Entries drawn from a collection
--- start ---

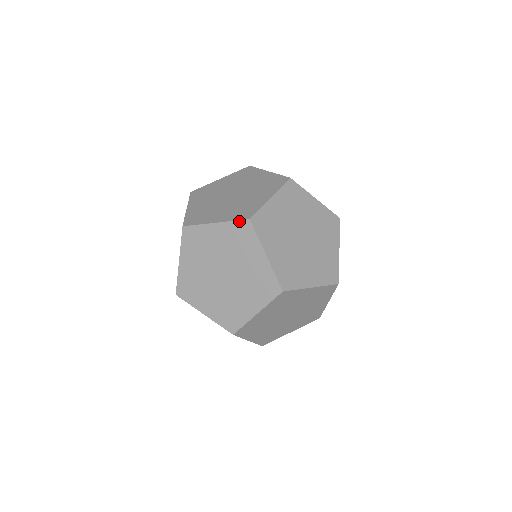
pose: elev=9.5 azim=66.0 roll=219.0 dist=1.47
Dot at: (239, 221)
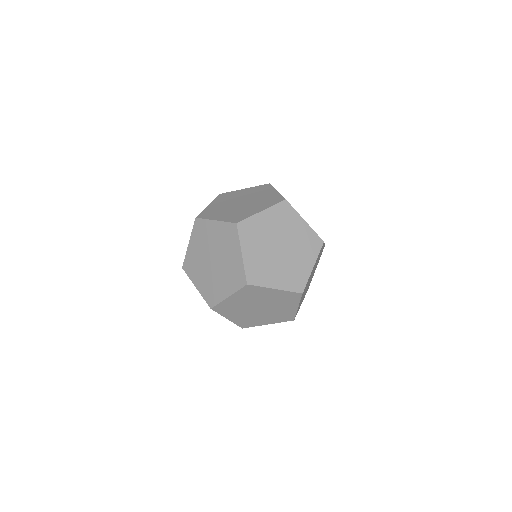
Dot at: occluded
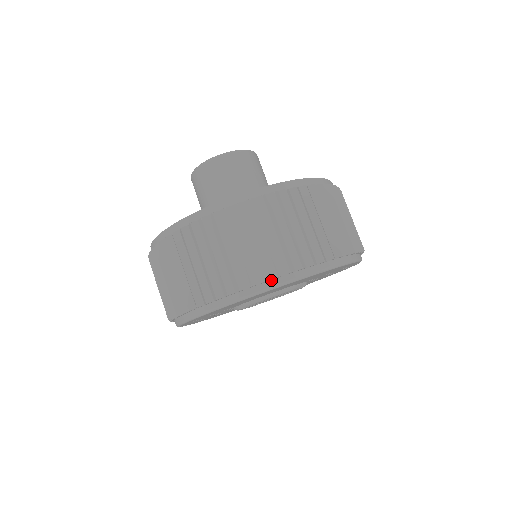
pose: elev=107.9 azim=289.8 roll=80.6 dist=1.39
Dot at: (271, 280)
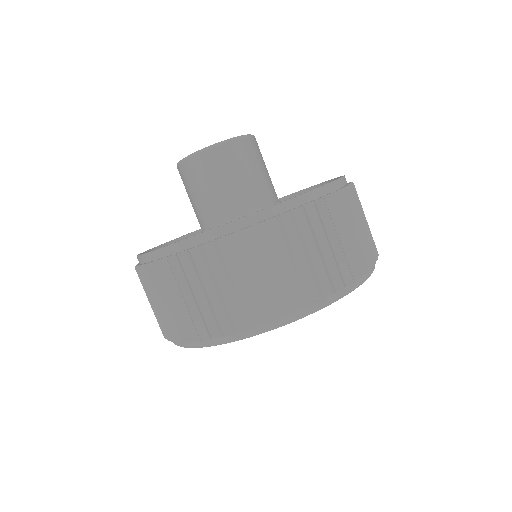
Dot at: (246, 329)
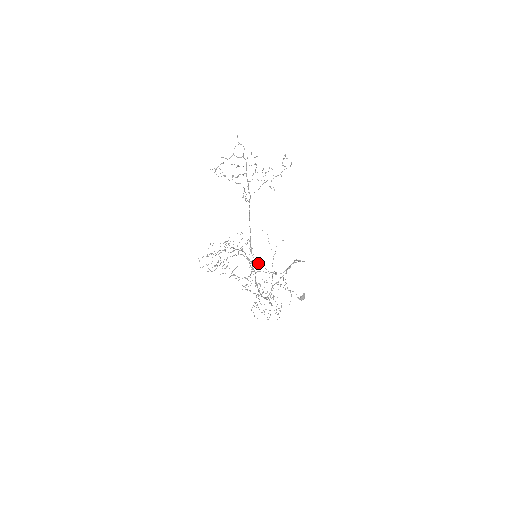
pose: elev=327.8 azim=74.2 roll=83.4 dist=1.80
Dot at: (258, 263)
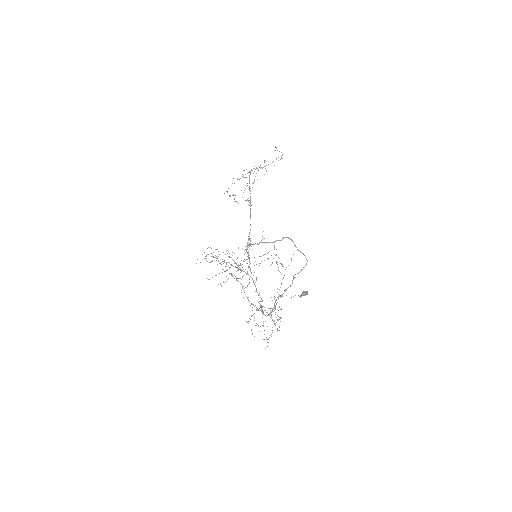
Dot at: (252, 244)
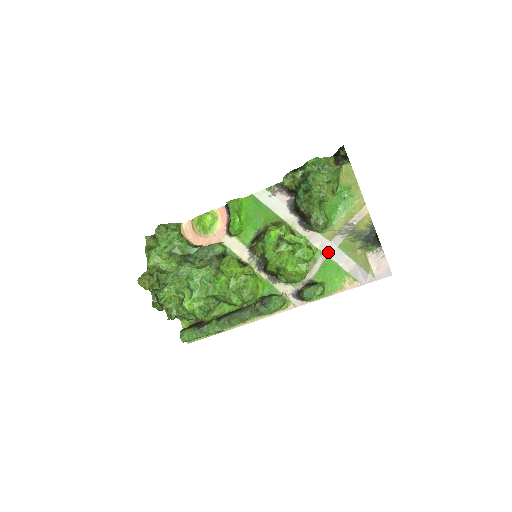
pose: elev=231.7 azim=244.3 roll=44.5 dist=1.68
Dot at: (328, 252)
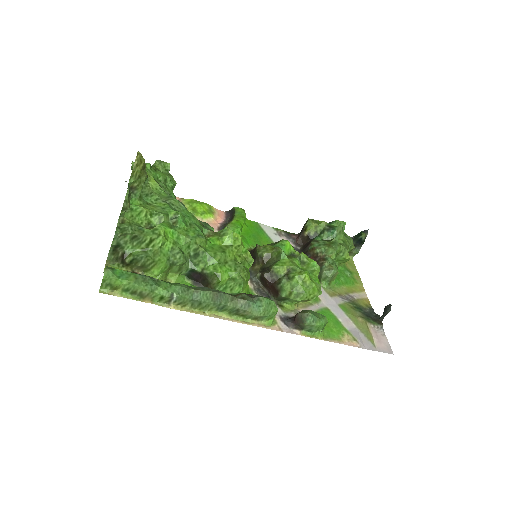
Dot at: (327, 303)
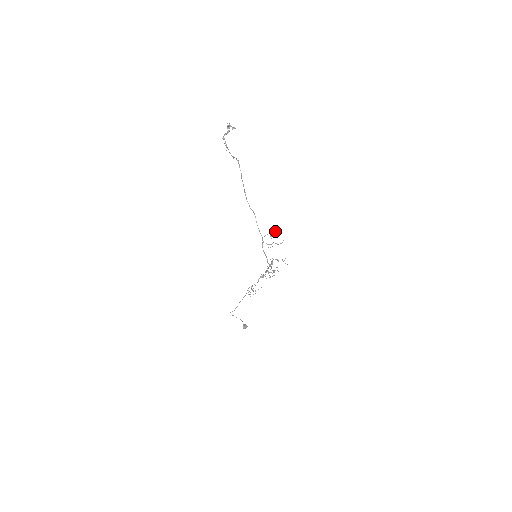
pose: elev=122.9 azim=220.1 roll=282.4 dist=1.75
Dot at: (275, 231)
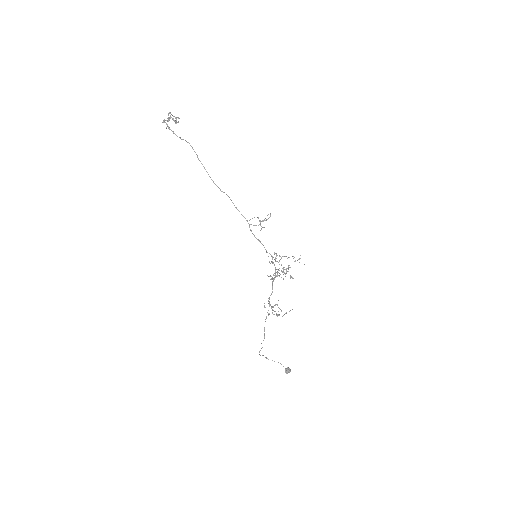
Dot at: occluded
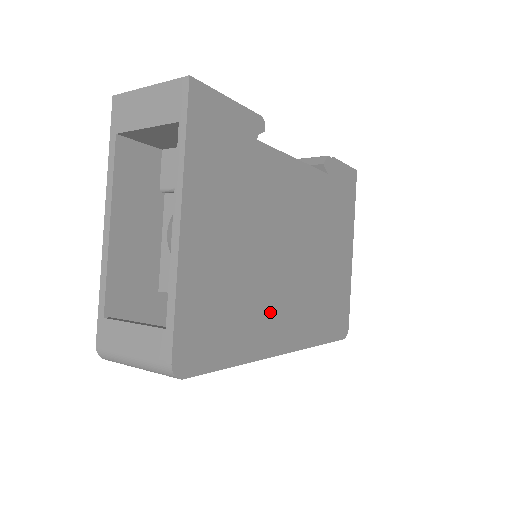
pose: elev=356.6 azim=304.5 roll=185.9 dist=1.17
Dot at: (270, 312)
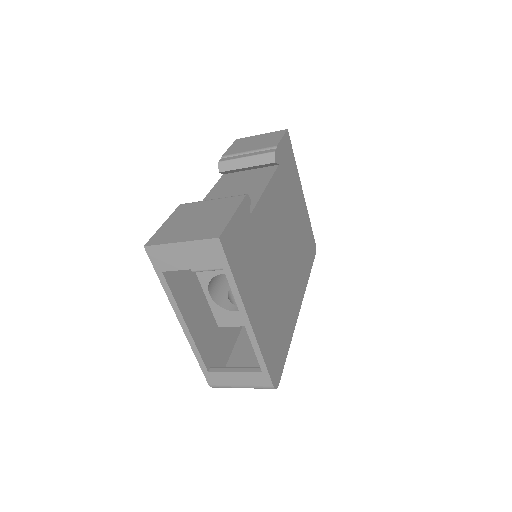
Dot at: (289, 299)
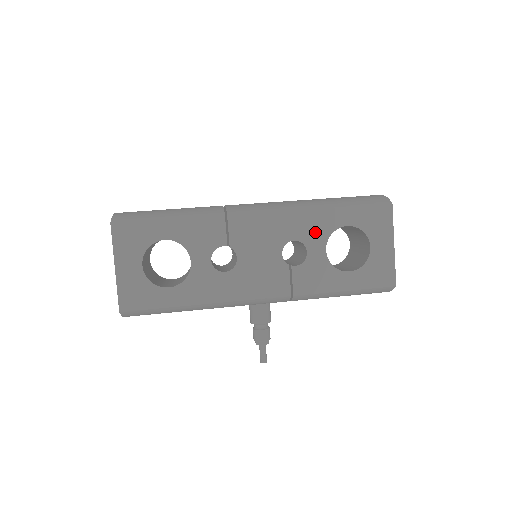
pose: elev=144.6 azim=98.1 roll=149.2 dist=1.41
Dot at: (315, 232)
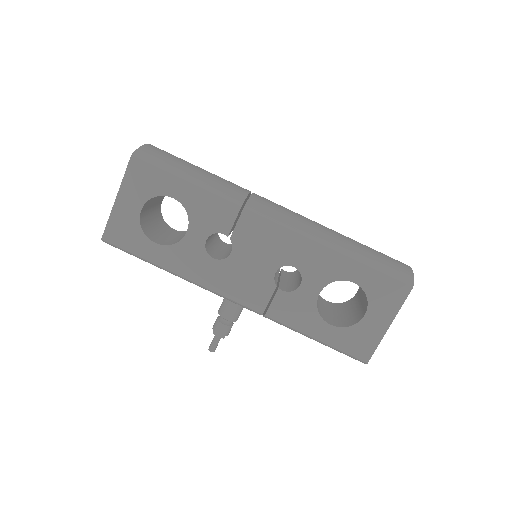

--- end ---

**WORK TO COMPLETE:**
Convert the part of the data that begins with the line containing "pose: elev=231.7 azim=244.3" and runs through the end of the data into a JSON list of strings, one string per line, omitting blank lines. Leave the pictures out of the answer.

**SOLUTION FOR THIS TASK:**
[
  "pose: elev=231.7 azim=244.3 roll=44.5 dist=1.68",
  "Dot at: (328, 252)",
  "Dot at: (327, 303)",
  "pose: elev=122.9 azim=220.1 roll=282.4 dist=1.75",
  "Dot at: (275, 231)",
  "Dot at: occluded",
  "pose: elev=356.6 azim=304.5 roll=185.9 dist=1.17",
  "Dot at: (270, 312)",
  "Dot at: (289, 299)",
  "pose: elev=144.6 azim=98.1 roll=149.2 dist=1.41",
  "Dot at: (315, 232)"
]